Subtle bugs in Reader/Writer locks do not surprise me. I worked on an in-house i...

saclark11 · on March 4, 2024

Agreed. I avoid reader-writer locks unless absolutely required and benchmarks prove it worthwhile.

Their usage often fails to outperform a regular lock due to additional overhead. They seem to make sense only in specific high-contention scenarios where arrival rate is high and/or the critical section has a long duration [1].

[1]: https://petsta.net/blog/2022-09-30-rwmutex/ - Go specific, but I suspect these results hold true for most implementations of reader-writer locks.

tialaramex · on March 3, 2024

SRWLock seems like a situation where it's small enough for you to construct proofs that what you did is correct, and important enough that the enormous expense of such proof is justified.

The C++ std::mutex provided in Microsoft's STL is ludicrously big, whereas SRWLocks are the same size as a pointer. In one sense being ludicrously big is great - less risk the std::mutex will mistakenly share a cache line with your unrelated data, but for most people this makes std::mutex annoyingly expensive.

NeillC · on March 4, 2024

Maybe my memory is faulty but I believe it was analyzed by Leslie Lamports stuff. Ofcourse your building a model of how it should work and you might have faults in that.

Const-me · on March 4, 2024

C++ std::mutex provided in Microsoft's STL uses SRWLocks underneath, same size as a pointer.

Sadly, SRWLocks have yet another bug, they are very unfair. Write a loop which locks std::mutex inside the body, and no other thread will be able to grab the mutex despite the loop repeatedly releases then re-acquires the mutex. Critical sections are way more fair.

tialaramex · on March 4, 2024

> C++ std::mutex provided in Microsoft's STL uses SRWLocks underneath, same size as a pointer.

The SRWLocks are indeed the size of a pointer, the std::mutex is not for ABI reasons.

NeillC · on March 4, 2024

Critical sections are unfair also. Could be differences in spin count you are seeing.

Tringi · on March 4, 2024

Some time ago I did some test, 256 threads competing on a small number of cache lines, and found out that all, CreateMutex, CRITICAL_SECTION and SRWLOCK, were quite fair.

The most successful thread was only 25%, 15% and 9% ahead of the least successful one. On the contrary, in my simple usermode spinlock the unfairness would be 1000% or even 2000%.

convivialdingo · on March 3, 2024

I did some work with testing a cross platform in-house library for read-write locking.

We tested cmpxchg16b and found the performance was terrible with more than 4 cores.

Ended up using spin-locks similar to Linux kernel RCU.

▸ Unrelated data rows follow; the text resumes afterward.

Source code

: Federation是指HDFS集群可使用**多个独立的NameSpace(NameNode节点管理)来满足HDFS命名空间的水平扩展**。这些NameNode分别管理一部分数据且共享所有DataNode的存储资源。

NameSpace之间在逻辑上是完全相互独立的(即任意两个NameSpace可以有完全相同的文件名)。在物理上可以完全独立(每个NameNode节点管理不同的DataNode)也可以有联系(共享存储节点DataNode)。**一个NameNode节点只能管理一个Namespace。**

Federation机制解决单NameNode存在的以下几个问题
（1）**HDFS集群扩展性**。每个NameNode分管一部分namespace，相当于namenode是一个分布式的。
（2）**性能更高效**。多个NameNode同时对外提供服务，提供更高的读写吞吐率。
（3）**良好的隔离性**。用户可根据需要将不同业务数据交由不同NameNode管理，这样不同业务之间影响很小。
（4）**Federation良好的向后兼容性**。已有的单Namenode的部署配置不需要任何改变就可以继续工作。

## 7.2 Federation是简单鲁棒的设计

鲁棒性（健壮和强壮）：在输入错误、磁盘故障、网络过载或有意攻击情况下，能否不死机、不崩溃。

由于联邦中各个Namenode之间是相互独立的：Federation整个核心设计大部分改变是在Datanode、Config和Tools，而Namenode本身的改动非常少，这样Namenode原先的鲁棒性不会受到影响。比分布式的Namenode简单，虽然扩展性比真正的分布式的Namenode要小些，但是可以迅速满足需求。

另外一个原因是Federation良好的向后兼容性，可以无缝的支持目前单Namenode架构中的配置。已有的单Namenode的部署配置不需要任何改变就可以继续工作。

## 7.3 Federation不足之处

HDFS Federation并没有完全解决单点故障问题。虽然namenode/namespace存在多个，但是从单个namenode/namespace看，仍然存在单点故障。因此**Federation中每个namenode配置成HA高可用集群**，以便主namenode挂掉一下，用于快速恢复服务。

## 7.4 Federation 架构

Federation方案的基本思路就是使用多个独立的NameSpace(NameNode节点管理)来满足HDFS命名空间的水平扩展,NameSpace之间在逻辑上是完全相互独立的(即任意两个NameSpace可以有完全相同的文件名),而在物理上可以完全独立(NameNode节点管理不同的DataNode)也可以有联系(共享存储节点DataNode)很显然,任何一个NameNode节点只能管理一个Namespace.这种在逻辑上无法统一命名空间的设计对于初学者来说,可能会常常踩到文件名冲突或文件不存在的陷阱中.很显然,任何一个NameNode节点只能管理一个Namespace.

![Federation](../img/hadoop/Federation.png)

userbinator · on March 3, 2024

It has been my experience that anything related to concurrency can be full of subtle edge cases. I tend to avoid it completely unless absolutely necessary.

rbmm · on March 4, 2024

several years ago i do own implementation of SRW/PushLocks - of course based on original NeillC code.. https://github.com/rbmm/SRW_ALT/tree/main/PushLock-ALT

they have slightly worse performance compared to MS, when high contention, but in test with this OP case - work well. in my test i not found bugs in implementation, but of course can not be sure that they not exist, very complex logic really. nobody test this, however very simply replace SRW calls to my implementation, by macros in h file

secondcoming · on March 3, 2024

If you have many readers and a single writer there's no point in the readers blocking each other.

AndrewStephens · on March 3, 2024

True, but in my experience the overhead of std::shared_mutex outweighs the benefits. Other approaches include:

* breaking up the lock so different threads can access different parts of your data structure concurrently.

* double-buffering (also called ping-pong buffers) where you effectively keep two copies of your data structure. The readers can access one without blocking, a single writer can modify the other and then swap.

* just accepting that reads will block each other with a std::mutex and work on minimizing the amount of time spent in the lock. This can actually work out quicker depending on your access patterns.

As always, careful profiling with real data is required to figure out what is better.

secondcoming · on March 3, 2024

The problem with double-buffering is that you still need to know when all the readers are no longer using one of the copies.

   T1: writer populates copy1
   T2: readers access copy1
   T3: writer populates copy2, and swaps
   T4: writer populates copy1, and swaps

At T4 a reader from T2 could still be accessing the old data structure.

Unless I'm overthinking it.

AndrewStephens · on March 4, 2024

No, you are right. One solution is that the readers access the buffer through a shared_ptr and can hold onto the old version for as long as they need it while the writer makes changes and creates a wholly new data structure. It is also possible for the writer to block new readers while doing the swap. Tradeoffs everywhere, depending on if you need readers to see changes that occurred after they started accessing the data.

to11mtm · on March 4, 2024

Nope, Ironically ran into this category of issue today with some buffer-reuse in a multi-threaded system.

SunlitCat · on March 3, 2024

Sad thing is, Reader / Writer locks are pretty tempting to use as they appear to be lightweight.